Ok, y’all, I was a hater. I have always been a late riser. And early risers did NOT make sense to me. I tried it a few times…. and I could NOT get it together for years. My little sister was the early riser of us, and she used to tell me all the time how much better it is to have time in the morning.
For what?
Why?
How?
But, why????
The answer is simple.
For anything. For all the things I won’t have time for later. I have this unfair preconceived notion that lots of people who love to get up early do it to work out. But most mornings, I can’t seem to get my body moving. Or, I only want soft, gentle motion as I slowly wake up.
The verdict is in!
I’ve committed myself to testing this practice. It takes a cup of green tea, but before long, I’m up and journaling.
Wow! What a new adventure!
Even if it’s only 15 minutes ahead of everyone else, rising just a little earlier than all my little people gives my mind space to prepare for the chaos to come.
Some other things I want to try in the morning quiet include:
Light yoga, doodling, meditation, light cleaning, tai chi, reading, juicing, and music therapy (like, listening to plinky plinky peaceful sounds to center my soul).
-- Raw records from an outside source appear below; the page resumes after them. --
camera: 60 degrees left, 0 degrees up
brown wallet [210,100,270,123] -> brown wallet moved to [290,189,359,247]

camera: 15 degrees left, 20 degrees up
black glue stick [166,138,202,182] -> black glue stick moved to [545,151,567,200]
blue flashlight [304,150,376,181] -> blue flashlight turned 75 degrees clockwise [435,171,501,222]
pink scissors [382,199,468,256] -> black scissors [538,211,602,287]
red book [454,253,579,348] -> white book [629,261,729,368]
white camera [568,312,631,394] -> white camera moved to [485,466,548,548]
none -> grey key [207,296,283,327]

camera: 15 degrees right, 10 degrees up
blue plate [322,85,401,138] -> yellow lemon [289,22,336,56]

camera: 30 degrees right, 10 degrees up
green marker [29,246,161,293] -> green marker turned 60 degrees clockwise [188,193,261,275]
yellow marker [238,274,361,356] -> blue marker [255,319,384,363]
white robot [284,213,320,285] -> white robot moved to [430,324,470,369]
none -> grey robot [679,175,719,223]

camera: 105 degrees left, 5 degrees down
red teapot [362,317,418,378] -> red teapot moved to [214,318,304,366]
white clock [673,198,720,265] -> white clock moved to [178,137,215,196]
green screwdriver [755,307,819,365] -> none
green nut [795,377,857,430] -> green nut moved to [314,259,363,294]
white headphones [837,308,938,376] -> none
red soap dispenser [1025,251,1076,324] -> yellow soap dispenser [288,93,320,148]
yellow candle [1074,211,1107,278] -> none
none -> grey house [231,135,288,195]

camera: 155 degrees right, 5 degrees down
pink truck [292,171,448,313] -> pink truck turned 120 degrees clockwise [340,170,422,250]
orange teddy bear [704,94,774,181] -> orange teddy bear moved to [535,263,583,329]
There are no rules. The only goal is to set an intention. I tell myself this time is a sacred gift. Acknowledging and recognizing it as precious and meaningful is the most important part.
It’s all about what I tell myself.
It has taken me a few months. I still falter and hit snooze some mornings. Most of the time, I alternate the early riser mornings with the sleepy time mornings. Mondays are sleepy. Tuesdays have been steady. But I am feeling the benefit of making the effort. I know that when I push myself to rise early, it is glorious. So I keep at it.
One day when the kids are older, I know I’ll be able to maintain a more steady schedule. I know I can. And I’ll want to. But part of being a mom to three right now is allowing myself to be less restrictive. It’s being flexible and deciphering when I can or maybe shouldn’t do something.
Early rising brings me peace. Other days, sleeping in works just as well. What brings you peace? Share the peace!